Lapid was such a pleasure to interview that I still remember snatches of the offthe- record comments – which I will continue to respect in this column, although at the time he asked me not to mention the traumatic death of his sister in a car accident, something he has since written about himself.
At that time, he was a columnist in Ma’ariv’s weekend magazine and openly sought a role as a “serious journalist.”
“Sometimes I do pay a price by sticking by the rules of the game for Friday prime time, but I pay the price because this is my job and my personal plans aren’t always relevant,” he told me. “I made a decision that it’s not a matter of [the program] being too light, but that I’m not prepared to be bored.
“I have the same thing at the newspaper. I’d be happy to write an article every week on the need to dismantle the settlements, but I know that sometimes I have to write a feuilleton on my son or people would stop reading.”
He seems to enjoy learning and thrives on the personal touch, despite being one of the few Israeli politicians who is actively running a campaign on Facebook.
At 48 he is definitely more than a pretty face (although he has also had a brief acting career). One of the best ideas I’ve heard to help salvage the country’s image abroad appeared in one of Lapid’s Yediot columns where he suggested that Jewish communities in the Diaspora take it upon themselves to sue every newspaper that libels Israel, using those top-notch lawyers who make their mothers proud.

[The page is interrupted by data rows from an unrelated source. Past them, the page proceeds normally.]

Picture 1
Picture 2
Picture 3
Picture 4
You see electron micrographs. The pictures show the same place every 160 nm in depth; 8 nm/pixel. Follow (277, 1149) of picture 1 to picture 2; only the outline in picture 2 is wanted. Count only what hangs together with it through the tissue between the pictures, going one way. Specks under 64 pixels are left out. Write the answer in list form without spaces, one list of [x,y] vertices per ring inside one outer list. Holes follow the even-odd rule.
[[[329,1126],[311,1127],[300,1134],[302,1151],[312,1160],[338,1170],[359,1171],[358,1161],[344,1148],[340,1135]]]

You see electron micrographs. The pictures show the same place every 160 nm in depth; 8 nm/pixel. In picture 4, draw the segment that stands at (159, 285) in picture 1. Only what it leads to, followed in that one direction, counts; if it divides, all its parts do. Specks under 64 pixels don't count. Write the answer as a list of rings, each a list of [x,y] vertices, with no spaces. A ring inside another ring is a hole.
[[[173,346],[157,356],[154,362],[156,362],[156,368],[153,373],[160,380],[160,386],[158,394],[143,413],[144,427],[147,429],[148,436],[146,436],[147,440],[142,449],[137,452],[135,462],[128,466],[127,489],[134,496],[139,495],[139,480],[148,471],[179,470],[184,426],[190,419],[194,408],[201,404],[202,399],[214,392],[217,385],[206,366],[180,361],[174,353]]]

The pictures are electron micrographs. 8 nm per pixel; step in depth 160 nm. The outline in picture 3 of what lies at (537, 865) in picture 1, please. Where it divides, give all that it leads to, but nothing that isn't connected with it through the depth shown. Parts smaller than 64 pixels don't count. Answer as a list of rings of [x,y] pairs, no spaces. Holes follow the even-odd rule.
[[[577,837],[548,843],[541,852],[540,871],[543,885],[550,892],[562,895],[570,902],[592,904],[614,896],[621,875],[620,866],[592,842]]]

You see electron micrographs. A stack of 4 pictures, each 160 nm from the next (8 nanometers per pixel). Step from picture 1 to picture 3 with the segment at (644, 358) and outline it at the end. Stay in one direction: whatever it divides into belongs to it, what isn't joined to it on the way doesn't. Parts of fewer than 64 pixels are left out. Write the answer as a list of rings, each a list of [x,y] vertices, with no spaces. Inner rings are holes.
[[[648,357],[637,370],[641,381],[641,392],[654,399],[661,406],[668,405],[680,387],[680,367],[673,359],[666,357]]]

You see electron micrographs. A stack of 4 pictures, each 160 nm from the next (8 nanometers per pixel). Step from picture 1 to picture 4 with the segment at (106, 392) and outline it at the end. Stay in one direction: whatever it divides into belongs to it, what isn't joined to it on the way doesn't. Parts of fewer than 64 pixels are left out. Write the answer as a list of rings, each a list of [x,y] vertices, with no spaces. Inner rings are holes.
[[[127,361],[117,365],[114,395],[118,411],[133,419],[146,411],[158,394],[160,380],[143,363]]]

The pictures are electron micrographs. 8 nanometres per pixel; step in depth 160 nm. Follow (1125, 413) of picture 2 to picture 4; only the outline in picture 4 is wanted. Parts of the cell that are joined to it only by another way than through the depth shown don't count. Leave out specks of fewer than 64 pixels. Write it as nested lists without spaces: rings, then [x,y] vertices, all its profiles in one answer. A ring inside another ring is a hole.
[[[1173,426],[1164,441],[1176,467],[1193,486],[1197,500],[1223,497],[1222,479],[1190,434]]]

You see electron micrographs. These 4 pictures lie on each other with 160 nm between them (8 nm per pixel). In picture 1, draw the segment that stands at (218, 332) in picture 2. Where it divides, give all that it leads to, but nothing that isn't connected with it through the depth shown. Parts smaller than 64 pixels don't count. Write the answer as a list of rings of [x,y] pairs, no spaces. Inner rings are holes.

The son of a Holocaust survivor, he has also written some very powerful columns on his approach to Zionism, strongly rooted in culture rather than religion. In my Jerusalemite religious environs, Lapid seems typically Tel Avivi, a true son of the city where he was born and raised, but there is no doubt that he has a broad appeal to the non-religious center.
Incidentally, I also enjoy the weekly columns in Yediot’s local supplements of his photojournalist wife, Lihi, with whom I find myself agreeing more often.
His mother, Shulamit, is also a wellknown writer. But when it comes to Lapid’s family connections, it is, of course, his father’s name that automatically springs to mind.
Lapid will always suffer from “the-son-of” phenomenon. The late Yosef (Tommy) Lapid was a veteran Ma’ariv journalist and resident devil’s advocate on ITV’s Popolitika current-affairs talk show – before jumping into the political arena as the head of the stridently secular Shinui Party in 1999.
While the younger Lapid makes a huge effort to appear reasonable, inclusive and to hold respect for religion, Tommy Lapid’s career was based on strong anti-religious sentiment. As Knesset reporter, I covered his objections to having a shofar blown at an official state ceremony because of the “religious connotations” of the ram’s horn.
“There have been extraordinarily difficult moments in being [Tommy Lapid’s] son, but on the whole it has only helped me,” Lapid Jr. told me way before either of them was thinking of a political career.
Already an established playwright, poet and author, Yair Lapid’s latest book is Memories after my Death, a posthumous biography of Tommy Lapid written as an autobiography.
He obviously enjoyed a close relationship with his father (“my greatest critic”).
One assumes he would give anything to be able to still talk to him about his political aspirations. One wonders, too, what Tommy Lapid would have told him.
The older Lapid made his entrance as an MK mainly because then-Shinui leader Avraham Poraz, an extraordinarily hardworking parliamentarian, realized that the party wouldn’t pass the electoral threshold without someone more charismatic at the helm.
It’s hard to imagine many of today’s politicians suppressing their own egos in the same way to place someone else in the No. 1 slot, but it’s not inconceivable that Yair Lapid will eventually join with an existing party.
Ultimately, the veteran Poraz was ousted from the No. 2 slot by a young disc jockey and city councillor from Tel Aviv, and the party crashed in 2006.
If I were to interview Yair Lapid today my first question would be “Why do it?” Although others have made the leap from journalism to politics, it is not an easy move. Former journalist and current Labor Party leader Shelly Yacimovitch did not parachute into the top slot, she worked hard for it. A journalist of Lapid’s standing is in such a good position to influence the country’s agenda that Prime Minister Binyamin Netanyahu welcomed him to the political world last week with the quip “now it’s official.”
I also want to know what his platform actually is. It’s one thing reading his feelgood column on the “social contract” and something else learning what it entails, and who is going to pay the price.
Last week Post political reporter Gil Hoffman revealed the names behind Lapid’s campaign strategy. But that is the packaging. What’s more important is who else is on Lapid’s list, given his own lack of experience in the field.
Fame, charm and a nice smile will help Lapid get into the Knesset, but really being able to shine and survive there is something else altogether – as his father could have told him.
The writer is editor of The International Jerusalem Post.